Self-deprecation is not the hallmark of conventional Roshei Yeshivos, who are addressed in the third person. “Would the Rosh Yeshiva like…” “Does the Rosh Yeshiva believe…” Someone from that milieu, might think that there was less respect for Reb Yisroel than in the traditional yeshivas. They would be wrong. Quite wrong.

A serious thing he taught me: learning the Alter Rebbe’s Birchas Hanehenin I approached him with a question. It seems from the text that one only makes a mezonos on lekach, but not on other cakes.
Nu, he asked.

But I don’t see that people generally do that, I challenged him, using the word menschin for people.

“Un ver haist bye dir menschen, di vos gein mit gepreste haizin?”
Can’t really do justice to that, but basically, just because people are doing it, doesn’t mean that they know what they’re doing. He let that sink in a minute and added, “Elye Chaim doesn’t make mezonos on cake”. (Elye Chaim being the pious elder of the yeshiva.) I shared that with a friend (CS Steinmetz) who refuted that he had seen, at a farbrengen, that Elye Chaim did eat cake with a mezonos. I returned to Reb Yisroel with that tidbit. That’s only because other people were there, Reb Yisroel explained. In his own home Elye Chaim wouldn’t make a mezonos on regular cake.

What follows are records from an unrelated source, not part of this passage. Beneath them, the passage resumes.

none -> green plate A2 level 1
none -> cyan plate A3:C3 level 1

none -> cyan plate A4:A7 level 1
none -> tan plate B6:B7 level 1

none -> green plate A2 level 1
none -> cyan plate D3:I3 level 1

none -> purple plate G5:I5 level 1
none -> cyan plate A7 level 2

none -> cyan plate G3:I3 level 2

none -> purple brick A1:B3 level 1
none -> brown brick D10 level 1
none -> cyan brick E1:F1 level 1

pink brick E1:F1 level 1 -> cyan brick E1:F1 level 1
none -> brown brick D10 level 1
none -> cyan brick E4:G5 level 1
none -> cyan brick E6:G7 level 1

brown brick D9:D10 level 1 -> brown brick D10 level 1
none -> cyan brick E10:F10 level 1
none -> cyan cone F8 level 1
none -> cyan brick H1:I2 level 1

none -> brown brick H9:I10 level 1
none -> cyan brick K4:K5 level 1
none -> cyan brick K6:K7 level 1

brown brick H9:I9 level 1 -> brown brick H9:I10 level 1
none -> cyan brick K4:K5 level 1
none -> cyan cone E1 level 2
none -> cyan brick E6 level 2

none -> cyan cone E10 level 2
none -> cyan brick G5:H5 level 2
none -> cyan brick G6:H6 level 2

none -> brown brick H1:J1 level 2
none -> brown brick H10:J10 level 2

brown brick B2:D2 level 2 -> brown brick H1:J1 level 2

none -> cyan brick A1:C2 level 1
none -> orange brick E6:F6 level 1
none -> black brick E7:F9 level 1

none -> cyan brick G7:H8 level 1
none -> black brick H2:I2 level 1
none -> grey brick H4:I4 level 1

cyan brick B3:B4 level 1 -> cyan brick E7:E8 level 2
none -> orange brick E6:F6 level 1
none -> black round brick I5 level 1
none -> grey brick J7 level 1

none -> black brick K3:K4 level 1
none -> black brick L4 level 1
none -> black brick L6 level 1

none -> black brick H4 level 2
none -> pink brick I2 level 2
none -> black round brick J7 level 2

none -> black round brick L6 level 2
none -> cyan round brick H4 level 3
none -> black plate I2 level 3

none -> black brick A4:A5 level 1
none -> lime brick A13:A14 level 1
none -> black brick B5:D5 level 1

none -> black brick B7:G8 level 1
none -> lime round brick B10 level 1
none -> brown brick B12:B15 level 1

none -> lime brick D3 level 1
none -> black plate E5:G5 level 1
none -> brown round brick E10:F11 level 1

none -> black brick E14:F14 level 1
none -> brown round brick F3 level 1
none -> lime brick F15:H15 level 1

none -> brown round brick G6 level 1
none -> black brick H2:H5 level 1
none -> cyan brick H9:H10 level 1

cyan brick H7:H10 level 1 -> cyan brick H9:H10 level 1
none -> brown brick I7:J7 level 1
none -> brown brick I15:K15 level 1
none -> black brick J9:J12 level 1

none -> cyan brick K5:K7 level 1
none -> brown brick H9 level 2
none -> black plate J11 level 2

This story is loaded with lessons. Don’t assume people have thought things through — that’s why we have holy texts. And certain behaviors, while warranted and prescribed, are only followed by a select few — and they don’t flaunt it. And when they are in public, they assume an unassuming demeanor. And sometimes by keeping your eyes on such a person you gain more than if you try to imitate them prematurely. And calling someone by their first name, without even a Reb, can convey more respect that those who are routinely addressed as Harav Hagaon. These lessons aren’t written in stone. They are not even written, and I’m ambivalent about writing them down, because they can be misconstrued – but these lessons are important. So, I hope I won’t regret having shared them.

He once half-jokingly called me a pereh-odom, and saw that I wasn’t taking it well: he immediately apologized. Genuinely. When he passed away, a friend shared the story how the bochurim had gotten hold a of a throne-looking, ostentatious, old-fashion, chair and put it in his place. He came into the room with a puzzled look. And the talmid explained: a big Rosh Yeshiva needs a big chair. He laughed.

Maybe I can’t repeat verbatim his shiurim. But there is so much I learned from this man. I was surprised when he passed that so many of his talmidim (I didn’t say all) were in pain — and filled with tender memories. Sometimes the most revolutionary teaching that you can give your talmidim is that you treasure their company

I never realized it until today: I loved him.